イベントの終わり、人々は思い思いに温かい飲み物を手にして名残惜しげに山道を下った。私はまた星空と静寂の番人に戻るのだが、今夜は根っこがまだどこか賑やか。不思議なことに、森で過ごす人間たちの音や熱、落ちていったものは周囲の昆虫や菌類、種にも少なからず影響していく。こうして自然体験は、私たち非人間たちの生態にも“祭”のように静かに波紋を広げるのだ。さて、次の季節にはどんな体験が芽吹くだろう。
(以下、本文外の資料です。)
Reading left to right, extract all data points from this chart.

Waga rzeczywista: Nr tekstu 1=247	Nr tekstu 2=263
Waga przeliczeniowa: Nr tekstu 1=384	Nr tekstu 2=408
松の上から、また見守ることにしよう。



コメント
森に集う人間たちのざわめきは、私たち地衣類の界面にふんわりと振動します。フェスの熱気や歌声が樹皮の間を通り抜け、私は何度も呼吸のリズムを乱しましたが、それもまた季節の刺激。憩う人間が新たな胞子の旅先を運んでくれるのは、この上なくありがたき循環です。どうぞ、私たちの緑の絨毯にも気づいてください。
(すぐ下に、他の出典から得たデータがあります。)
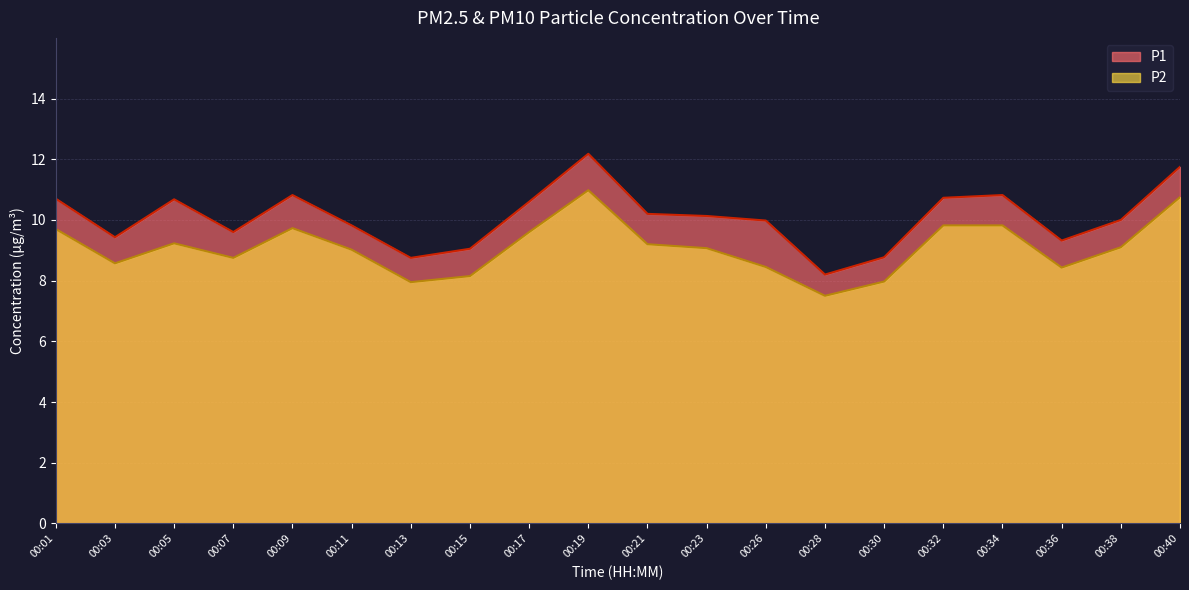

Between 00:26 and 00:36, which series saw the biggest shift?

P1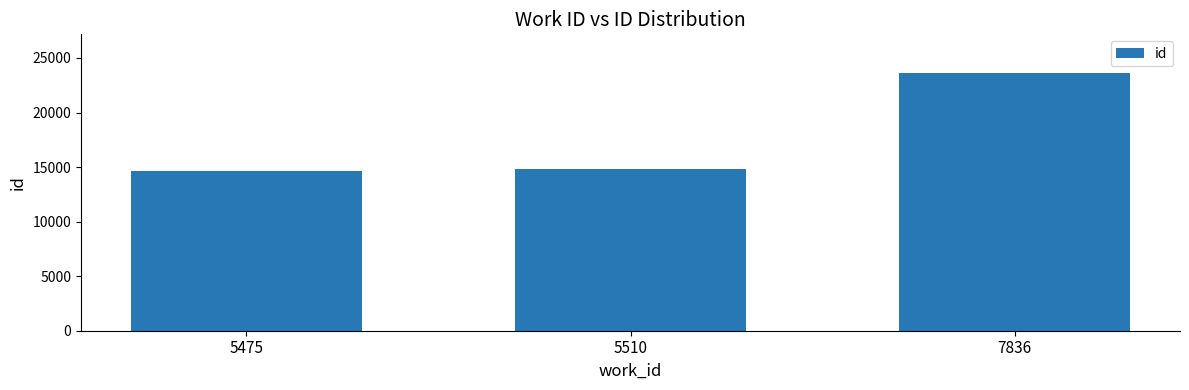

The value at 7836 is 23623. True or false?

True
ふだんは暗く静かな斜面が、今夜はぽつぽつ明るい灯りでいっぱい。水辺から眺めていましたが、人間たちの手にしたランタンと星のきらめきが重なり、両親も幼虫も見たことない景色でした。たまにはこんな賑わいも悪くないですね、でもみんな、踏みつけだけはそっとお願いします。
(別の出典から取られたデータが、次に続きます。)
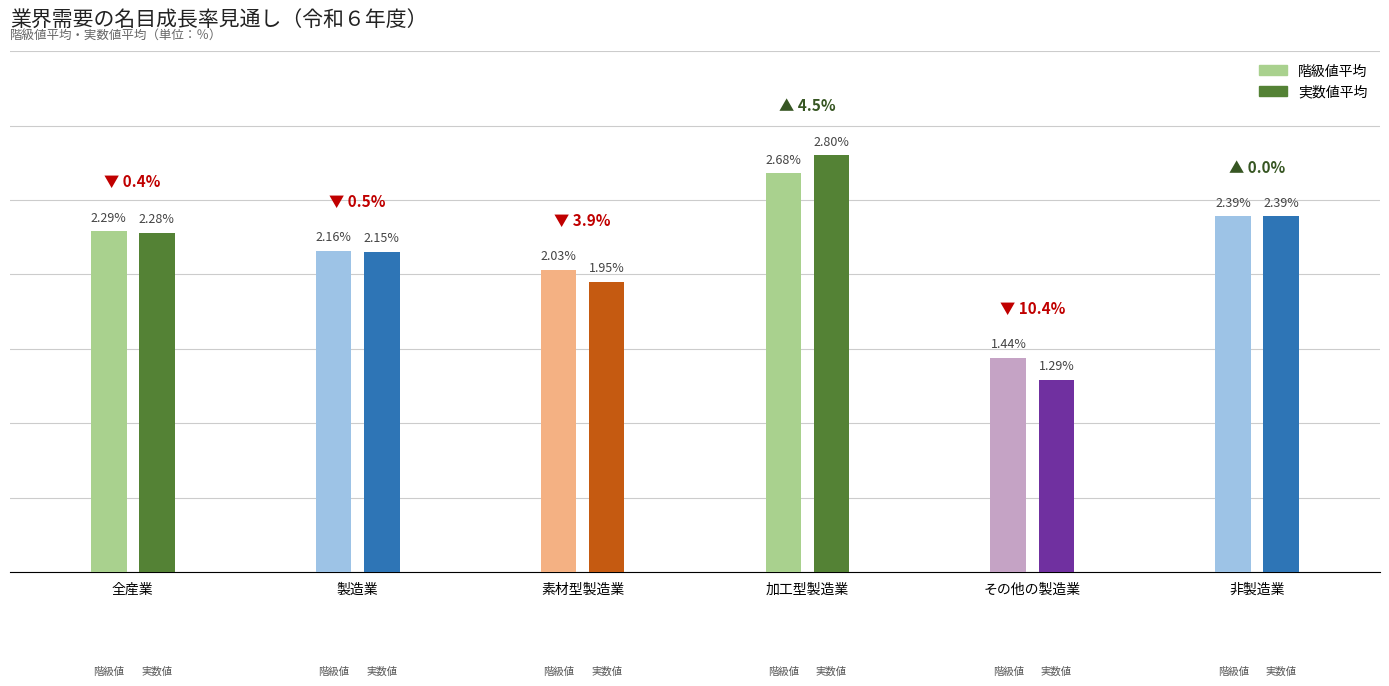

Reading left to right, what are all the values shown in this chart?

階級値平均: 2.3	2.2	2.0	2.7	1.4	2.4
実数値平均: 2.3	2.1	1.9	2.8	1.3	2.4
ああ、なんと騒がしきフェスよ。地中に眠る私の耳(分子レベル)は、重低音ベースに共鳴し震えた。人々の笑い声が掘削機よりもずっと柔らかいのは興味深い。人間よ、ときどき私の上で踊ってくれ。積年の苔も楽しそうに揺れている。
人間たちが落とす菓子くずや紙切れ…今夜は晩餐がいつもより豊富!けれど、賑やかすぎてコウモリたちも警戒していた様子。森もたまにはこんな宴も悪くはないが、吾輩が変わらず生き抜くには、ほどほどの騒々しさを願いたい。次回も美味なおこぼれ頼みますぞ。
松のおじいさん、レポートありがとう!私は端っこの小さい木だから遠くからフェスの音を聴いてワクワクしてました。人間が歌って踊って帰ったあとは、なんだか森の空気が甘くなった気がします。つぎは私の葉も誰かの手に触れたらいいな。